Spain looks like it is finally getting back on the right track, with a team from the International Monetary Fund (IMF) pronouncing that the country's financial reform has made "major progress". In a statement prior to the release of an official report, it was deemed that the "clean-up of undercapitalised banks has reached an advanced stage" and changes to the financial framework had either been "adopted or designed".

This is good news for those looking to invest in Spanish property, indicating that a period of stability could be just around the corner as the country enters the last stage of reform. According to the IMF delegation, the bulk of all measures for the entire program of reform have now been completed.

"Going forward, it will be important to maintain this momentum with strong completion of initiated reforms and continued vigilant oversight, as risks to the economy and hence to the financial sector remain elevated as Spain undergoes a difficult process of fiscal and external adjustment," the IMF said.

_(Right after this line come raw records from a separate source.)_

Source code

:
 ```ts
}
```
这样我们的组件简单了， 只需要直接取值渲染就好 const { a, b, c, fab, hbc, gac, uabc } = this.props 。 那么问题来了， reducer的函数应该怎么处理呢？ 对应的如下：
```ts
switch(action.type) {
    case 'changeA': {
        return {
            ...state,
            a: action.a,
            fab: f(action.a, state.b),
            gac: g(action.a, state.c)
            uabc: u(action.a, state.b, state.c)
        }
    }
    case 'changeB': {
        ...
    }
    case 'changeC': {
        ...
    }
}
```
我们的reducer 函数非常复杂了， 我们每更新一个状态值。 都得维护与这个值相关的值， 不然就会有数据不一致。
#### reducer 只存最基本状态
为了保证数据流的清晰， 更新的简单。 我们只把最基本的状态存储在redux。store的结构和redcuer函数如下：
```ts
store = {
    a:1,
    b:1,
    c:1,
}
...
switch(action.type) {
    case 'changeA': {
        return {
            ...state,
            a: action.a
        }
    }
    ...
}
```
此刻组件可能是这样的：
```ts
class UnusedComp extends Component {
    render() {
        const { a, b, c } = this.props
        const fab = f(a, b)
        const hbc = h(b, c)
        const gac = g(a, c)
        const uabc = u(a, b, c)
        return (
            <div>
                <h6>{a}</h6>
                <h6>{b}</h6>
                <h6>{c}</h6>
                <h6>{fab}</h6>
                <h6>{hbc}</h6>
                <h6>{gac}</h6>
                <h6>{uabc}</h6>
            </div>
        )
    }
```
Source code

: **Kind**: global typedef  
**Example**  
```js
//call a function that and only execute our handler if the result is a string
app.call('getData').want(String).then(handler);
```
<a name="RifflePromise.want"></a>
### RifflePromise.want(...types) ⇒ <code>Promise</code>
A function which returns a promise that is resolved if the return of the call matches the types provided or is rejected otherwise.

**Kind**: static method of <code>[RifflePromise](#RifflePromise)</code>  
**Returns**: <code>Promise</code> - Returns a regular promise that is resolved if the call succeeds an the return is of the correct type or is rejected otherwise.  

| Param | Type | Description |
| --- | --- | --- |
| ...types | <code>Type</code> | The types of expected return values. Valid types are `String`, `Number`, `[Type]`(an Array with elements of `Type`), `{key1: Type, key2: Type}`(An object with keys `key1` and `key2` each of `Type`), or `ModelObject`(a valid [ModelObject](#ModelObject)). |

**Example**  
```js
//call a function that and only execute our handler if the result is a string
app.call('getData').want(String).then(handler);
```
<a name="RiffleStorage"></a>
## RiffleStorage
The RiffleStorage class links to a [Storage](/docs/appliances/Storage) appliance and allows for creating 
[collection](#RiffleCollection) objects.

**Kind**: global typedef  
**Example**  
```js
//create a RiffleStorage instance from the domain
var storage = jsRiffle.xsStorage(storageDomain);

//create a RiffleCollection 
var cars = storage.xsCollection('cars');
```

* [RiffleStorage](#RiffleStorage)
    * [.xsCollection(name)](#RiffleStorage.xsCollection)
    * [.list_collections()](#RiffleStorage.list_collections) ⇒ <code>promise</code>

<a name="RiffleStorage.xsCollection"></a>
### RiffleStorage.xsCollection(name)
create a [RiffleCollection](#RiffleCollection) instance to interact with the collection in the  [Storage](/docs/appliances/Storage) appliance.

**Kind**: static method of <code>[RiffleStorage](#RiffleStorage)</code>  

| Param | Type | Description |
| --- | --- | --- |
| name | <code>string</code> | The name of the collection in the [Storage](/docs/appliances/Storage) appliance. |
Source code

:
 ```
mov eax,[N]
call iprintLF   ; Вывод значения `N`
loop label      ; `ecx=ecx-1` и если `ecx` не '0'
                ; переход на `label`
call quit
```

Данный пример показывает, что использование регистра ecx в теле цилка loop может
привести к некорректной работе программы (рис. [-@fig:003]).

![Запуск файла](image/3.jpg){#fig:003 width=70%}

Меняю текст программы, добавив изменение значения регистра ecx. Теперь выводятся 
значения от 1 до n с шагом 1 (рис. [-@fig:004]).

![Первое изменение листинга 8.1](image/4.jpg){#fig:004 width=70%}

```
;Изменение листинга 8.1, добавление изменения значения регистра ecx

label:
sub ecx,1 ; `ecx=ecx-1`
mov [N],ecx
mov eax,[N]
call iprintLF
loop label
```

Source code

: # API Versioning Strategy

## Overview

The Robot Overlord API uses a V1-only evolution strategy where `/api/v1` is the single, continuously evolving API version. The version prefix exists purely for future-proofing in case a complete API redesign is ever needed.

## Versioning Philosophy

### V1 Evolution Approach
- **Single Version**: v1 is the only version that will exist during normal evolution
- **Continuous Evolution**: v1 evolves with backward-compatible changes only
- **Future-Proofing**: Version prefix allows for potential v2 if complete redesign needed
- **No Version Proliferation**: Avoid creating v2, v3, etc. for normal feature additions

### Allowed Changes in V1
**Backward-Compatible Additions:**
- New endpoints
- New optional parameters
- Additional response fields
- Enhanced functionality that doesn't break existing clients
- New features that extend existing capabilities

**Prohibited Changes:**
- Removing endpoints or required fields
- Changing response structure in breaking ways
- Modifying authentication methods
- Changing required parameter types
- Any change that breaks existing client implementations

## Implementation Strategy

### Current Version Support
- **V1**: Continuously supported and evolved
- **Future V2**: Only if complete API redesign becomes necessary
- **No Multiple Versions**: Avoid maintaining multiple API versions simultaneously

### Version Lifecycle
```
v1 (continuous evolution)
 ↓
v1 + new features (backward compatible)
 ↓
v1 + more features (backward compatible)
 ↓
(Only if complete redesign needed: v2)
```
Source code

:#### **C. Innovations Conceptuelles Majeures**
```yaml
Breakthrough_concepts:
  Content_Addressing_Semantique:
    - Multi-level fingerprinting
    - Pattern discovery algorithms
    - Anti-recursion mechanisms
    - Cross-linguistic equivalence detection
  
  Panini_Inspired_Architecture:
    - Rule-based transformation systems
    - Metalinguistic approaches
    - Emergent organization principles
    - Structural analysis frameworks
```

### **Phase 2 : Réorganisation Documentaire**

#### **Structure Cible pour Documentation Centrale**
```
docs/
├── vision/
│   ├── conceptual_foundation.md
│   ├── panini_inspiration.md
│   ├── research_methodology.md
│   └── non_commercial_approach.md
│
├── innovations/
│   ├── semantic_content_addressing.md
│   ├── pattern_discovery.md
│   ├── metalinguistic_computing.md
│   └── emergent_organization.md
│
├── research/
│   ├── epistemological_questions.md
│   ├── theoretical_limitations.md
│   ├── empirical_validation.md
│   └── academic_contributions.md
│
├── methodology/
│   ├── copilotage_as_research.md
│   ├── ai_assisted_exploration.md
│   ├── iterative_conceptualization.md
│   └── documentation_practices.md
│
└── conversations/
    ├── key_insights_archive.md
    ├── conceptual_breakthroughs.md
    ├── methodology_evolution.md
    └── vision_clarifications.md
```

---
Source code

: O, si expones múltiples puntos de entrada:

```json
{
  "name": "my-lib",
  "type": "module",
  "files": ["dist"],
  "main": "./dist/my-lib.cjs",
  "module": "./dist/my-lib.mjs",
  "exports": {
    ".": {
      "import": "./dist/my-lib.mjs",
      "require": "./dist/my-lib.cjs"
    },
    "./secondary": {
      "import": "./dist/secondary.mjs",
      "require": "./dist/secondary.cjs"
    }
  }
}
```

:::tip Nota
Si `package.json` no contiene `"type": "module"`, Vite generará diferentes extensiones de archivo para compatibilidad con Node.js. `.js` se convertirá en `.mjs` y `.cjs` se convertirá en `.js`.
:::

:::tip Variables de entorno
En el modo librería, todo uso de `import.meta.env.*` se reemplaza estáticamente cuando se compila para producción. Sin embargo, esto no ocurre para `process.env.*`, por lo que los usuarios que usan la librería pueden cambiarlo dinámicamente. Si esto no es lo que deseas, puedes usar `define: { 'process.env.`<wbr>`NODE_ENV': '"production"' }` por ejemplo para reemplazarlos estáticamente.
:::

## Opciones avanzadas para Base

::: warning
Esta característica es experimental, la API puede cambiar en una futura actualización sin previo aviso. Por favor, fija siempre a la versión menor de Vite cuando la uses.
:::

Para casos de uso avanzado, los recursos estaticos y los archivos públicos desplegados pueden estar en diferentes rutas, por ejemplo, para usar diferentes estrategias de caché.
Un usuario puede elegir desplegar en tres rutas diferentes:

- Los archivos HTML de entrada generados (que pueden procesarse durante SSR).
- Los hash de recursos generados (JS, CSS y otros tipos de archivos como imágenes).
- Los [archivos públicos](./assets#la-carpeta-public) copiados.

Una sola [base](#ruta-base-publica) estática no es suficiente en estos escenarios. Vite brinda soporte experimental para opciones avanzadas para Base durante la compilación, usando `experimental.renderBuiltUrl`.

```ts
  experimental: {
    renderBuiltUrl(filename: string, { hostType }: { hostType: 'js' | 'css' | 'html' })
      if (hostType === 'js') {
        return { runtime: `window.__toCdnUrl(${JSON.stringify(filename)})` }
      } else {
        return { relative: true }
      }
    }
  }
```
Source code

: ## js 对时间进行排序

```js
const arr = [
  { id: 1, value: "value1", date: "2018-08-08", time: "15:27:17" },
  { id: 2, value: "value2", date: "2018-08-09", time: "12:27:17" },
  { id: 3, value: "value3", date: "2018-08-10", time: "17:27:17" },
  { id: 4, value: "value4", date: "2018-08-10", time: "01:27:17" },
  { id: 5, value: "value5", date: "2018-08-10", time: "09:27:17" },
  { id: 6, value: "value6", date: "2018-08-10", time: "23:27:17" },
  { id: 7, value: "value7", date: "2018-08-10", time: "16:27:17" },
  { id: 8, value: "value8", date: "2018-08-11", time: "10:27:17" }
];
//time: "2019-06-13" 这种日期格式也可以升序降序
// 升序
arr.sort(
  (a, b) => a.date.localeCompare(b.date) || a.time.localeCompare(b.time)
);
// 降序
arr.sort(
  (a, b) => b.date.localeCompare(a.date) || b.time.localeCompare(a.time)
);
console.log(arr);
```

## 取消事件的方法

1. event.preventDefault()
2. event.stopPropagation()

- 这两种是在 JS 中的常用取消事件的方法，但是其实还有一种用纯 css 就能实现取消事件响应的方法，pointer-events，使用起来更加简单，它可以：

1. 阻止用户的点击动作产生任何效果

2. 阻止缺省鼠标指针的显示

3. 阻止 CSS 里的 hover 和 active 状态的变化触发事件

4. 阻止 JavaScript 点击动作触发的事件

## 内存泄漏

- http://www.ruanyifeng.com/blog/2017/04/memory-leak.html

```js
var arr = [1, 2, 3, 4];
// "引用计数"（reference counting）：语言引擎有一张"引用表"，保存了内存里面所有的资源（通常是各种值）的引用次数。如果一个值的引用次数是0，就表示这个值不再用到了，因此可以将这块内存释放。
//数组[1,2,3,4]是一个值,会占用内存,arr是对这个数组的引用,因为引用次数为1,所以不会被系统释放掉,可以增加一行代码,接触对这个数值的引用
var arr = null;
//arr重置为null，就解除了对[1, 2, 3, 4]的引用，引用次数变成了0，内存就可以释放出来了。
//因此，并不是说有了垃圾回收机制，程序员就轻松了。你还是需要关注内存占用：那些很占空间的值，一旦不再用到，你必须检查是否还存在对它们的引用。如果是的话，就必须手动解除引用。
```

Although the country isn't out of the woods yet, there are certainly reasons for optimism. While Spain is undoubtedly blighted by toxic assets and a saturated property market, certain factions are actually performing well. The Real Estate Agency noted that second home demand remains strong in the country, reporting a 90 per cent rise in sale volumes during 2012.

UK buyers are continuing to be among the most active in Spain, but new markets are also entering the fray. A new survey by the Malaga Developer's Association revealed that Russians are now the second biggest group in Marbella investment, overtaking Germans who are traditionally dominant in the property sector.

Daniel Nilsson, regional manager of The Real Estate Agency, stated in January: "The last 12 months have been very positive for us having received over 5,200 enquiries for Spanish property and conducting some 1,600 viewings. From this we have seen the volume of deals and revenue rise by 90 per cent and 104 per cent respectively in 2012 compared with the previous year. Those are not the sales figures of a dead market!"